[TEXT UNDER STUDY Boundary: Start]

I have an Event content type that has a Start Event Date field and an End Event Date field. On my template I’m trying to figure out how I can count the days between these 2 fields. The idea being that on the template we want to say “Event Length: x days”
In my environment $sys.item.getProperty(“start_date”) returns as com.percussion.utils.jsr170.PSProperty which is Property. $sys.item.getProperty(“start_date”).Date return as java.util.GregorianCalendar which inherits getTime() from the Calendar class. This getTime() returns a Date object; therefore, we need to call getTime() once more in order to obtain the Long value for calculations.
UPDATE: Provided a version with less function calls. Swapping the use of getTime() with getTimeInMillis()
For some reason I thought that getTime() would return the Unix timestamp in milliseconds, not a date object as it does with java.util.GregorianCalendar… Thanks for the explanation!
Thank you for pointing out the double call to getTime(). It was enough encouragement to learn more about those objects to find a solution with less function calls.

[TEXT UNDER STUDY Boundary: End]
[DATA SUPPLIED Boundary: Start]

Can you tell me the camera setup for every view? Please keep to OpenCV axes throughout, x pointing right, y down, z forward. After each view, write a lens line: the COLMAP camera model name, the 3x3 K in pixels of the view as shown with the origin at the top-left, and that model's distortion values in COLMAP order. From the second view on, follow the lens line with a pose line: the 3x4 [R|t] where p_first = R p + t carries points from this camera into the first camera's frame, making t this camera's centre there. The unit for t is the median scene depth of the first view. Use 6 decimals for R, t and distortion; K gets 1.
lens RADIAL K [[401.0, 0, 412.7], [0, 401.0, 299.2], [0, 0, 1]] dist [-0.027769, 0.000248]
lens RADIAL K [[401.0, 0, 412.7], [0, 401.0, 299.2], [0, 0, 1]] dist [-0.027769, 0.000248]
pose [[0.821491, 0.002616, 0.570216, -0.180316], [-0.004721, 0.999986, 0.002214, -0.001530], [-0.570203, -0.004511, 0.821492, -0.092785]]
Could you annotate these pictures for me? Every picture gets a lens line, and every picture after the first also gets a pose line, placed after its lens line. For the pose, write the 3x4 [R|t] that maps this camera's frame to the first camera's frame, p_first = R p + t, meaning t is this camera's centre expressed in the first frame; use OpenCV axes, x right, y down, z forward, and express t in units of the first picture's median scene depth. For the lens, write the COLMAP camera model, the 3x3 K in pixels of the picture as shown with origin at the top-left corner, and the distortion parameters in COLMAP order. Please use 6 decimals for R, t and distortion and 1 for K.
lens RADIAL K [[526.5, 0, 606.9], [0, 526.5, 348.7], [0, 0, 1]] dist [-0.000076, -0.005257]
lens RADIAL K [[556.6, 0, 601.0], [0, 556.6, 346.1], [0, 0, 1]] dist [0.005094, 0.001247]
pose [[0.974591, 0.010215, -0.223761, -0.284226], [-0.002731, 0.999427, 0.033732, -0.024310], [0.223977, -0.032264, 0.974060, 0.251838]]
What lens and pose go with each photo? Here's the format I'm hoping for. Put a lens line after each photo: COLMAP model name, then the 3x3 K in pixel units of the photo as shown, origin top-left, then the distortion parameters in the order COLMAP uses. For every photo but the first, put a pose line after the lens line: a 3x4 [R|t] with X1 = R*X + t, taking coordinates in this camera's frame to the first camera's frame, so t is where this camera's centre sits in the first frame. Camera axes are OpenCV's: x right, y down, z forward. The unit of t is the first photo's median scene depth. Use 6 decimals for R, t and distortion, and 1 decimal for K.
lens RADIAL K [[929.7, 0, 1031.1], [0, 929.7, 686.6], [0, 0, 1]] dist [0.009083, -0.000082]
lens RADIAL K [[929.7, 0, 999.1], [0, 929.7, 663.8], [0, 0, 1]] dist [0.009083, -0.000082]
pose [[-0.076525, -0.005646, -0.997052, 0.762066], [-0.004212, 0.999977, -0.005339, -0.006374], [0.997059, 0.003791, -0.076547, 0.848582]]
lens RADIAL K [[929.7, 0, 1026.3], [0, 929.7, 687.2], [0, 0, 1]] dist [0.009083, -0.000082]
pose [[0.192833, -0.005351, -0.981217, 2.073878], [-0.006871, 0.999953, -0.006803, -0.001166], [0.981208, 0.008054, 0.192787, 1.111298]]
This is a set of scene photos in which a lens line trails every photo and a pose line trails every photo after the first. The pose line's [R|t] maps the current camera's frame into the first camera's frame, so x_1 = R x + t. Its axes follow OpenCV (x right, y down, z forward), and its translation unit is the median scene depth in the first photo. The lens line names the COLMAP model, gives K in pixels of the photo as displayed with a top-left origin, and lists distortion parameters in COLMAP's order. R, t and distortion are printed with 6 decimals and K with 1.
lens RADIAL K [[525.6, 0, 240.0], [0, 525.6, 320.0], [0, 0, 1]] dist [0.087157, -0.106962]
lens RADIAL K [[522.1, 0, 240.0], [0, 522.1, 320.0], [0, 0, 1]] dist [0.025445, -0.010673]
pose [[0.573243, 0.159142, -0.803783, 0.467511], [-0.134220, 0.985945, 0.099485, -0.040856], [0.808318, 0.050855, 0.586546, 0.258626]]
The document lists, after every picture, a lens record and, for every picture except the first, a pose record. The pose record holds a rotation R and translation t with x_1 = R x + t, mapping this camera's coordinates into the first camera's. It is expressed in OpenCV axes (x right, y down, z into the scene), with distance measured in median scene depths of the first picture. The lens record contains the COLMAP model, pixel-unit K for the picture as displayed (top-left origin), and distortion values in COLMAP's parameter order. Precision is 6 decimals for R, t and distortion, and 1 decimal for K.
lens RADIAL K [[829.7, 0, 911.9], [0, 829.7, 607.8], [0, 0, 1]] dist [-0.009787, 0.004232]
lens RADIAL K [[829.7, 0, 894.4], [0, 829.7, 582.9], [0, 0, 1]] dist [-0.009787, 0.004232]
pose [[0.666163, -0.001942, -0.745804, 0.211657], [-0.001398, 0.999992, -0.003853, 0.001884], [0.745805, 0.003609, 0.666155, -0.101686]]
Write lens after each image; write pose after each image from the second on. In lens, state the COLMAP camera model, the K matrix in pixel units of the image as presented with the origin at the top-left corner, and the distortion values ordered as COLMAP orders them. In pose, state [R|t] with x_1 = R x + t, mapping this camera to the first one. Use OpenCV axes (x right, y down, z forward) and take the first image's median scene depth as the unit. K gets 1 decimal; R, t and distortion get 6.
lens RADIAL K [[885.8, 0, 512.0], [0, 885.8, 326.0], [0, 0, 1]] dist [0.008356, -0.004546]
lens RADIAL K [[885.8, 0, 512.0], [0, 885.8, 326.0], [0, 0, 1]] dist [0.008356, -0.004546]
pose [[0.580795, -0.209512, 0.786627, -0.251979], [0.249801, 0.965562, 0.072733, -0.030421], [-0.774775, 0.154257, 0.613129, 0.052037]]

[DATA SUPPLIED Boundary: End]

TASK LIST -
- A) Reproduce the passage of the discussion about counting event days that runs between "UPDATE: Provided a" and "solution with less function calls.", inclusive.
- B) Pick up the discussion about counting event days after its final sentence and keep writing.

EXERCISE RESPONSES -
- A)
UPDATE: Provided a version with less function calls. Swapping the use of getTime() with getTimeInMillis()
For some reason I thought that getTime() would return the Unix timestamp in milliseconds, not a date object as it does with java.util.GregorianCalendar… Thanks for the explanation!
Thank you for pointing out the double call to getTime(). It was enough encouragement to learn more about those objects to find a solution with less function calls.

- B)
Thank you Riley, this really helped me a lot. I have a number of templates that are doing formatting in French for dates and they have requirements of using different formatting based on number of days in an event, so this great.
Just a word of warning with this solution, it may not give you the result you want in all cases. Remember that not every day has 24 hours. If the date range crosses over a daylight savings change it will be slightly out. If Time is included within your date also differences in the time used for the start date and end date may cause your number of days to be one day out. To get this totally correct though is a little more difficult. I have seen solutions where you just keep adding a day through the Calender object till you get to your end date, which is not the best performance wise or using a better date api http://joda-time.sourceforge.net/ which we do not currently have in the product.
What you have may work fine for you purposes though.
Thanks for the warning Stephen. We’re definitely playing around this to figure out all it’s limitations and quarks but overall I think it’ll work for our purposes.